Go through the listing and transcribe each line exactly.

#### [Material for this task]
§
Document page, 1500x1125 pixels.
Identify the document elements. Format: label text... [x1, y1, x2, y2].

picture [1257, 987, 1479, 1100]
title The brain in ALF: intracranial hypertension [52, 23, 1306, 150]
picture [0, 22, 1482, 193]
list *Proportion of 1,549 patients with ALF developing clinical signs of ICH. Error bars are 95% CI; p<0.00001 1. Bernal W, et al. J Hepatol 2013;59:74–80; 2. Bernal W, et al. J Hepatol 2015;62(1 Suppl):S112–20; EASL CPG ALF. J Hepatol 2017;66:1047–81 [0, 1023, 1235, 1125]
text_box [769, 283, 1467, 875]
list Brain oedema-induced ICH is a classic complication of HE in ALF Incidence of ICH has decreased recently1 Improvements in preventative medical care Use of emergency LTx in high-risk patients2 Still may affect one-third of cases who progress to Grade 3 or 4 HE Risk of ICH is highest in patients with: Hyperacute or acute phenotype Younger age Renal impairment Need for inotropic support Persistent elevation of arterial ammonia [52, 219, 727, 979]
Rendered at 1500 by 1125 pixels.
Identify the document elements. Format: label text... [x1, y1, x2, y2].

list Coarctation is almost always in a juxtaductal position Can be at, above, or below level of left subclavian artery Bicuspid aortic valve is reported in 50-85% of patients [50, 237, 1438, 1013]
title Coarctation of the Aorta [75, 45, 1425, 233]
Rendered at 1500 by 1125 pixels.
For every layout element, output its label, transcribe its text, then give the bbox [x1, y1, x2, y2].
§
#### [Solved exercise]
Document page, 1500x1125 pixels.
Identify the document elements. Format: label text... [x1, y1, x2, y2].

picture [1257, 987, 1479, 1100]
title The brain in ALF: intracranial hypertension [52, 23, 1306, 150]
picture [0, 22, 1482, 193]
list *Proportion of 1,549 patients with ALF developing clinical signs of ICH. Error bars are 95% CI; p<0.00001 1. Bernal W, et al. J Hepatol 2013;59:74–80; 2. Bernal W, et al. J Hepatol 2015;62(1 Suppl):S112–20; EASL CPG ALF. J Hepatol 2017;66:1047–81 [0, 1023, 1235, 1125]
text_box [769, 283, 1467, 875]
list Brain oedema-induced ICH is a classic complication of HE in ALF Incidence of ICH has decreased recently1 Improvements in preventative medical care Use of emergency LTx in high-risk patients2 Still may affect one-third of cases who progress to Grade 3 or 4 HE Risk of ICH is highest in patients with: Hyperacute or acute phenotype Younger age Renal impairment Need for inotropic support Persistent elevation of arterial ammonia [52, 219, 727, 979]
Rendered at 1500 by 1125 pixels.
Identify the document elements. Format: label text... [x1, y1, x2, y2].

list Coarctation is almost always in a juxtaductal position Can be at, above, or below level of left subclavian artery Bicuspid aortic valve is reported in 50-85% of patients [50, 237, 1438, 1013]
title Coarctation of the Aorta [75, 45, 1425, 233]
Rendered at 1500 by 1125 pixels.
For every layout element, output its label, transcribe its text, then give the bbox [x1, y1, x2, y2].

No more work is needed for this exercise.